Referring now to FIG. 3, an exemplary consumer equipment 300 is shown. The consumer equipment 300 includes a controller 310, a memory 320, and network interface 330. The memory 320 is representative of the overall hierarchy of memory devices, which can include one or more read-only memories, read-write memories, firmware, flash memory, disk drives, file systems, removable drives and/or other devices that are configured to retrievably store information. Such memory 320 containing the information 322 used to implement the functionality of the consumer equipment 300. As shown in FIG. 3, the memory 320 may include several categories of the information 322 used in the consumer equipment 300: an operating system 324, application programs 326, data 328, and a verification application 330.

As will be appreciated by those of skill in the art, the operating system 324 may be any operating system suitable for operating consumer equipment, and may include, but not be limited to, Cisco IOS, VxWorks, various proprietary modem operating systems, Windows95, Windows98, Windows2000, WindowsXP, Windows CE, Unix, Linux, PalmOS, and/or Java. The application programs 326 and data 328 are illustrative of the programs and related data that implement various features of the consumer equipment 300, including communicating information packets via the controller 310 through the network interface 330 to a packet switched network. The verification application 330 supports operations for verifying the consumer equipment 300, including hashing one or more portions of the information 322, according to embodiments of the present invention.

The controller 310, through the verification application 330, is configured to hash one or more portions of the information 332 to generate a hash value, and to communicate the hash value via the network interface 330 to a packet switched network. The controller 310 may carry out the hashing based on a verification request that is received from a packet switched network.
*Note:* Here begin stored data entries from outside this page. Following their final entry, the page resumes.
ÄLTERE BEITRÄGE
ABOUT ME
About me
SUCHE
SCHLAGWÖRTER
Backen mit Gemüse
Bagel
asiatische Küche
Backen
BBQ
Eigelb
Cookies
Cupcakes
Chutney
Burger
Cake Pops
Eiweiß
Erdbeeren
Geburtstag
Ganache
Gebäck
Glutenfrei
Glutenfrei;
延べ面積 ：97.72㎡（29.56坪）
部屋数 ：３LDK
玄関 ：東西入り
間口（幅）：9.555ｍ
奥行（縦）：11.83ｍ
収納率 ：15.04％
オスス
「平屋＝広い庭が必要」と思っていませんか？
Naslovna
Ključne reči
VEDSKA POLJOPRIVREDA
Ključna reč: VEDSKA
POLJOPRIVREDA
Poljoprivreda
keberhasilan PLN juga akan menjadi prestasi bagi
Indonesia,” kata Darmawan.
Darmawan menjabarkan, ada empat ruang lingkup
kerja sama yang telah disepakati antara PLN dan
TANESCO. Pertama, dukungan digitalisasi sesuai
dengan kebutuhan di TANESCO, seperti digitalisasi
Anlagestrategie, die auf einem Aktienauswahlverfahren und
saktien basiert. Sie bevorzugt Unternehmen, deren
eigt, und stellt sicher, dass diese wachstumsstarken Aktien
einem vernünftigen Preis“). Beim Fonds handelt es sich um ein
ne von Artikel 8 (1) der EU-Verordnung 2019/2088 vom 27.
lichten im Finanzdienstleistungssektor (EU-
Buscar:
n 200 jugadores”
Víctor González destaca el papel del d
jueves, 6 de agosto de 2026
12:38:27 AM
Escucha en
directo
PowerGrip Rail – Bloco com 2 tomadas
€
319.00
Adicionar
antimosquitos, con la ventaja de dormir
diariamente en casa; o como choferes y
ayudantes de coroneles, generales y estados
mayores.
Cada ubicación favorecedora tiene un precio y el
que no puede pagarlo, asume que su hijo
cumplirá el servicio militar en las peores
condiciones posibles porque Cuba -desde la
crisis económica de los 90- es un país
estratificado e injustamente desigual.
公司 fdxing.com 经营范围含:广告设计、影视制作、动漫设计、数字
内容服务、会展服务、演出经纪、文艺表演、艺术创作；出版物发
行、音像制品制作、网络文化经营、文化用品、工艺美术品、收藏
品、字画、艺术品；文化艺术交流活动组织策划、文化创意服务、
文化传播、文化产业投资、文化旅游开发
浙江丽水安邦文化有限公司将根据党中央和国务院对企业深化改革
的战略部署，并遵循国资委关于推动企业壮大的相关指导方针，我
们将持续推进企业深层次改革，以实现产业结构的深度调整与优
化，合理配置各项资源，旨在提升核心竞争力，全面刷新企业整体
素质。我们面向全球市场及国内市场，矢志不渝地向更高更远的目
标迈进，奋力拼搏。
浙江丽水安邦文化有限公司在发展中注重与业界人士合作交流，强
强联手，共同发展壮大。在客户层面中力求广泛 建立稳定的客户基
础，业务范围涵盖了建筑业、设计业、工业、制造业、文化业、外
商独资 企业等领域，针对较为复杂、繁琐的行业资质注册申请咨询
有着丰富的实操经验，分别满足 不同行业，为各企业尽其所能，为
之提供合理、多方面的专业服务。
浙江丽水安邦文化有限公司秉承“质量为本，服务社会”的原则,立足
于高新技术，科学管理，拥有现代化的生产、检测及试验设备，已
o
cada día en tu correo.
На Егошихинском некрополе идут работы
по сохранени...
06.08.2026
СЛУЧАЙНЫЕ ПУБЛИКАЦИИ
The controller 310 may repetitively hash the information 332 as was previously described, and the hashing may include repetitively hashing nested portions of the information 332 to identify a portion of the information 332 that has changed from an earlier hash. For example, the a first set of the information 322 can be hashed to generate a hash value for the first set. The hash value for the first set can be compared with a known hash value for the first set (i.e., by the consumer equipment 300 and/or the verification server 140 in FIG. 1). When a difference exists between the hash value for the first set and an earlier hash value, a first subset of the first set may then be hashed to generate a hash value for the first subset. The hash value for the first subset can be compared to a known hash value for the first subset to determine whether the first subset has changed. In this manner, further subset may be hashed and compared to more particularly identify what portion of the information 322 has changed.

Referring now to FIG. 4, a flow chart is shown that illustrates operations for verifying consumer equipment. At Block 400, information is hashed to generate a first hash value. At Block 410, information in a memory of consumer equipment is hashed to generate a second hash value. At Block 420, the first hash value is compared to the second hash value to generate a verification indication. At Block 430, based on the verification indication, QoS is controlled for information packets communicated with the consumer equipment (i.e., communicated to and/or from the consumer equipment) and/or and access by the consumer equipment to communicate through the packet switched network is controlled.

In the drawings and specification, there have been disclosed typical preferred embodiments of the invention and, although specific terms are employed, they are used in a generic and descriptive sense only and not for purposes of limitation, the scope of the invention being set forth in the following claims.